▸ **Activity**:
Return every line from the one with "5: (735, 560)" through the one with "35: (638, 644)", inclusive, exactly as it appears below.

▸ **Task data**:
• • • •

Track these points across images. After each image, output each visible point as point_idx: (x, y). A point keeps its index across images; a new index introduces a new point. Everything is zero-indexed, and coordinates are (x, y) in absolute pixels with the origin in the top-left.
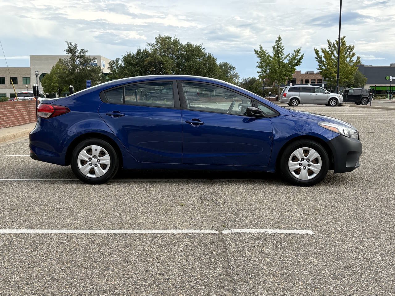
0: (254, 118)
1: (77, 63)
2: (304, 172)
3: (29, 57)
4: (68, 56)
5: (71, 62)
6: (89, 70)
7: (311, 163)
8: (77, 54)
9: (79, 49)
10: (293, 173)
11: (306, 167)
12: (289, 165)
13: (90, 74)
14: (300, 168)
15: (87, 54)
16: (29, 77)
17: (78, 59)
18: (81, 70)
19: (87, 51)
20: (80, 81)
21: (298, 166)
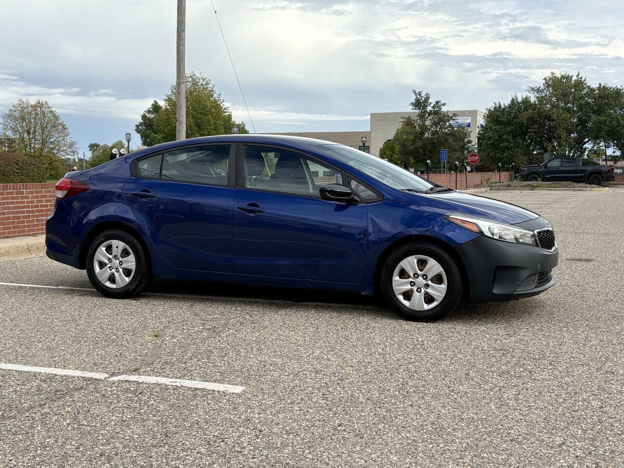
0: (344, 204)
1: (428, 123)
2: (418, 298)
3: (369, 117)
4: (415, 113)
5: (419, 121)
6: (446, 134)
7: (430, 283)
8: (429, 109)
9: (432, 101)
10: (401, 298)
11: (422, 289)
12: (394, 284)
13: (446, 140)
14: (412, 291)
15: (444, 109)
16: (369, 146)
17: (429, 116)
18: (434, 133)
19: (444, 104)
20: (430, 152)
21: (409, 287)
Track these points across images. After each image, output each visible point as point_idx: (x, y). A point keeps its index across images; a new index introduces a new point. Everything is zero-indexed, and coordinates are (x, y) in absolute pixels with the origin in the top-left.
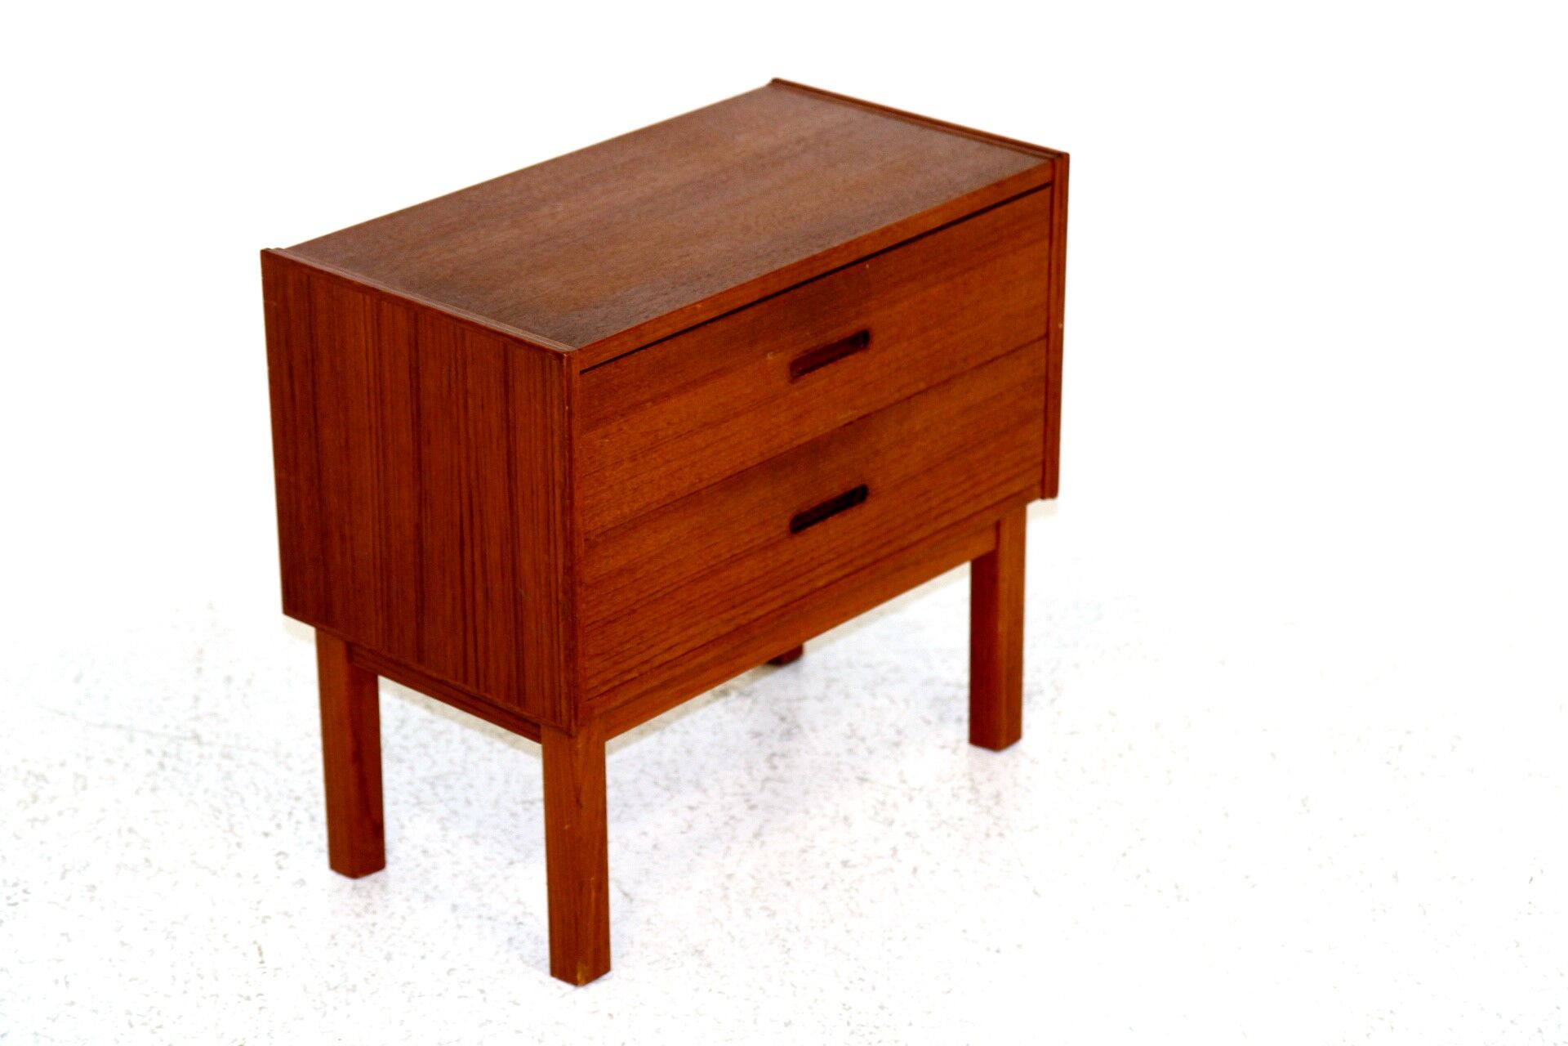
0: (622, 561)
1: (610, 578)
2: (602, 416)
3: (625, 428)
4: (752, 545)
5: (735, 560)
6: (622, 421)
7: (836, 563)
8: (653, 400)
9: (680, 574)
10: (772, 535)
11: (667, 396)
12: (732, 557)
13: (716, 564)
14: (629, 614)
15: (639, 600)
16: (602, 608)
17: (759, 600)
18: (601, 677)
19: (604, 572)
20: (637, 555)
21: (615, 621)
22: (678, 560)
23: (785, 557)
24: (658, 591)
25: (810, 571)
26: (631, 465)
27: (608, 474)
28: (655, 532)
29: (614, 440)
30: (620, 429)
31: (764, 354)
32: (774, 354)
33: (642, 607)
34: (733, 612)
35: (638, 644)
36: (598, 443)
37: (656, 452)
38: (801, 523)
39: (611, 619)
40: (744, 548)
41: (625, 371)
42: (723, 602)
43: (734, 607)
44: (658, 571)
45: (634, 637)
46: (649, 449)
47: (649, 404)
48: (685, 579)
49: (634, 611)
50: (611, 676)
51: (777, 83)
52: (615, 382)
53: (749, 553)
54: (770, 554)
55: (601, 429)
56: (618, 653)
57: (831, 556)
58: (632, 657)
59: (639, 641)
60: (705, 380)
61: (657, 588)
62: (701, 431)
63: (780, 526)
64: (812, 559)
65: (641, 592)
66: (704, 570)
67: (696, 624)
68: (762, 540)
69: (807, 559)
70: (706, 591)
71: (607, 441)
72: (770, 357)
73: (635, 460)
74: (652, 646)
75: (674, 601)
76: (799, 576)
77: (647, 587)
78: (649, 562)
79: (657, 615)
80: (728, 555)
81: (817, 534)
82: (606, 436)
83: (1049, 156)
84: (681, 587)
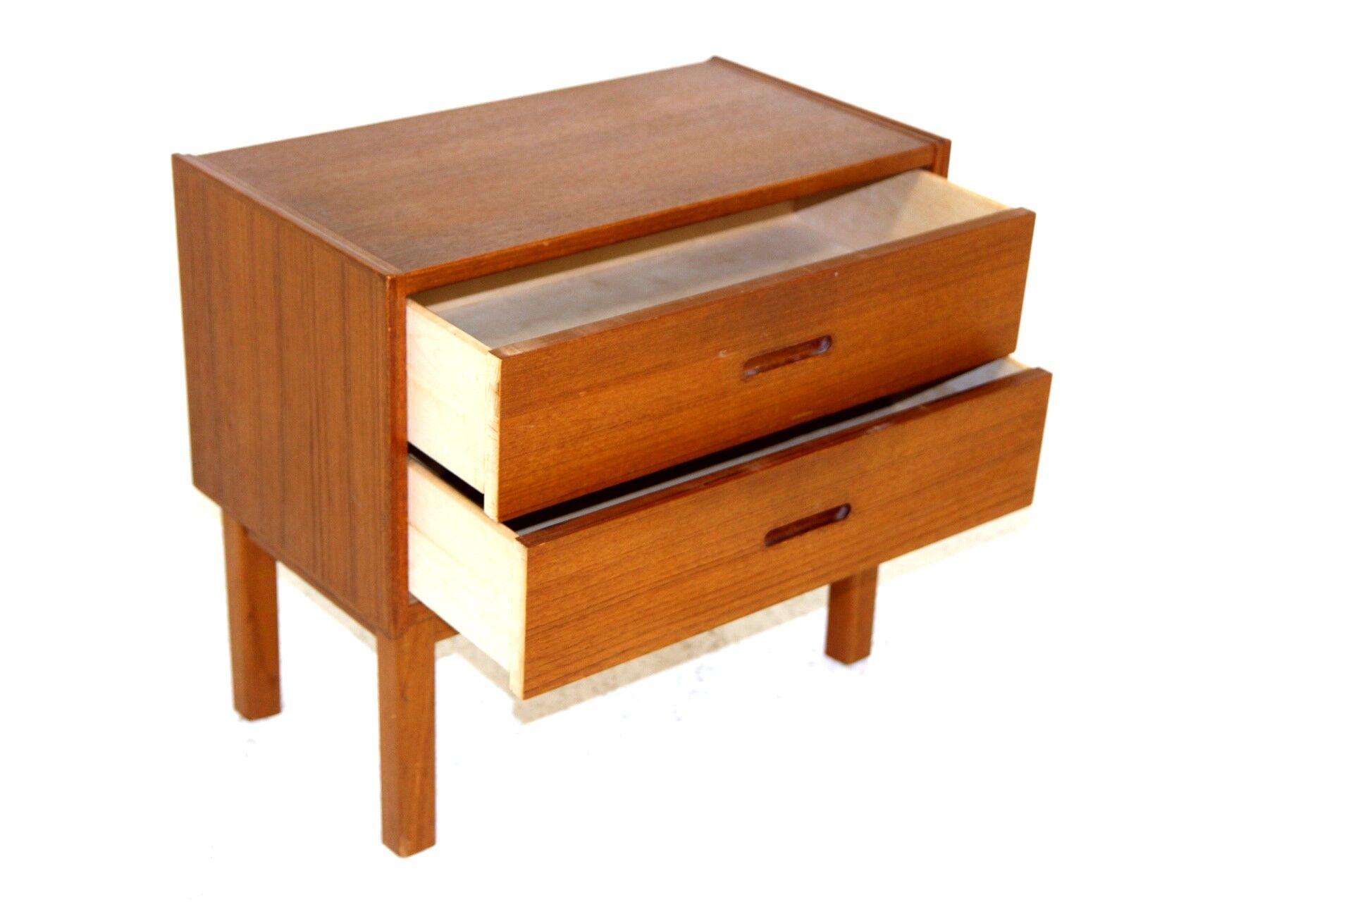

• • • •

▸ **Written response**:
5: (735, 560)
6: (622, 421)
7: (836, 563)
8: (653, 400)
9: (680, 574)
10: (772, 535)
11: (667, 396)
12: (732, 557)
13: (716, 564)
14: (629, 614)
15: (639, 600)
16: (602, 608)
17: (759, 600)
18: (601, 677)
19: (604, 572)
20: (637, 555)
21: (615, 621)
22: (678, 560)
23: (785, 557)
24: (658, 591)
25: (810, 571)
26: (631, 465)
27: (608, 474)
28: (655, 532)
29: (614, 440)
30: (620, 429)
31: (764, 354)
32: (774, 354)
33: (642, 607)
34: (733, 612)
35: (638, 644)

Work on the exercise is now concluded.